The demand for nurses in the U.S. is very high. As nurses retire or change professions, there are an increasing number of vacancies for qualified people. In fact, according to the American Association of Colleges of Nursing, by 2025, there will be a deficit of 260,000 registered nurses. If you have already qualified as a nurse in another country, there are specific steps you can take to launch your nursing career in the U.S.
Contact the Commission on Graduates of Foreign Nursing Schools (CGFNS) to ask for a credentials review.

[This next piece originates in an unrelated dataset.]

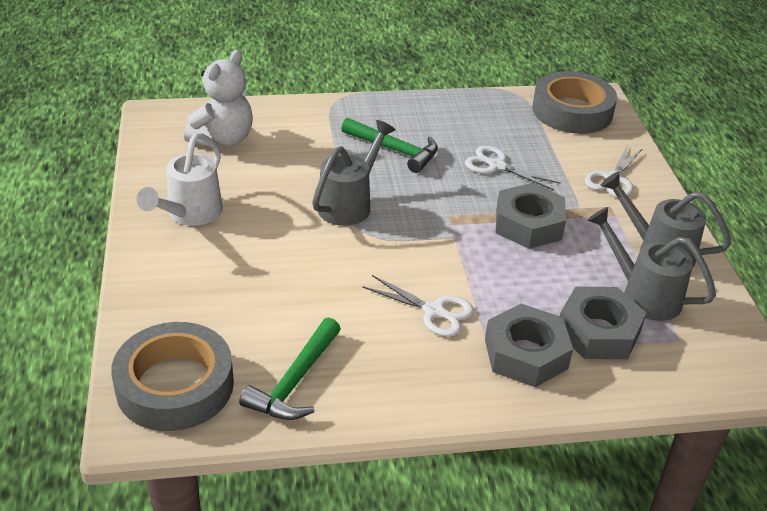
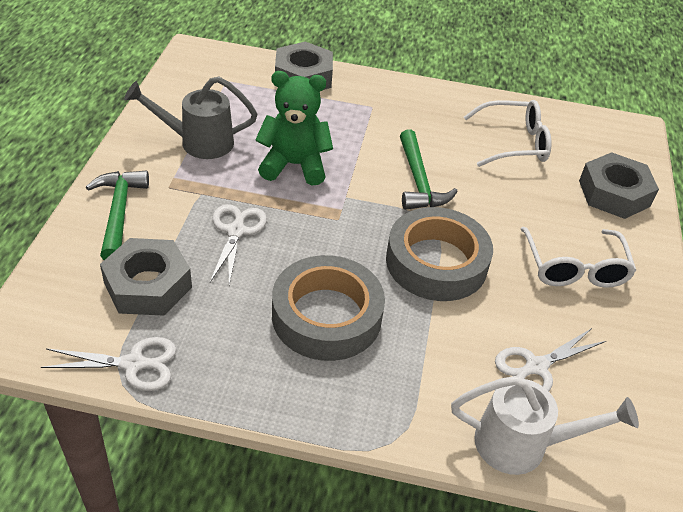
green teddy bear: 0 -> 1
grey watering can: 3 -> 1
white glasses: 0 -> 2
white teddy bear: 1 -> 0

This will look at your levels of theoretical instruction and clinical practice in your home country to compare them with U.S. standards. CGFNS will produce a report from this review that you can then show to prospective employers.
Take the CGFNS qualifying exam. To take it, you must have a license or registration document as a nurse from the country in which you qualified. Apply online through the CGFNS website, or download a mail-in application form. The exam is offered 3 times each year in over 40 locations around the world. It is a two-part exam, taken over 1 day, with a total of 271 multiple choice questions.
Take the Test of English as a Foreign Language. Contact one of the testing services that administer this test; two are listed in the "Resources" section below. You must take this exam within 2 years of passing your CGFNS qualifying exam. You can be exempted if you graduated from a nursing program in Australia, Ireland, New Zealand, the U.K. or Canada.
Undergo the VisaScreen process. Contact CGFNS to obtain an application. Complete the application, enclose your high school diploma and the application fee, and return to CGFNS. In addition, request that your nursing school forward your academic transcripts to CGFNS and that your local authority send a validation of your nursing license. If you complete the VisaScreen process correctly, CGFNS will provide a certificate that can be used to obtain an occupational visa for health care workers.
Check on state licensing requirements. These differ in every state, so contact the State Board of Nursing in your destination state.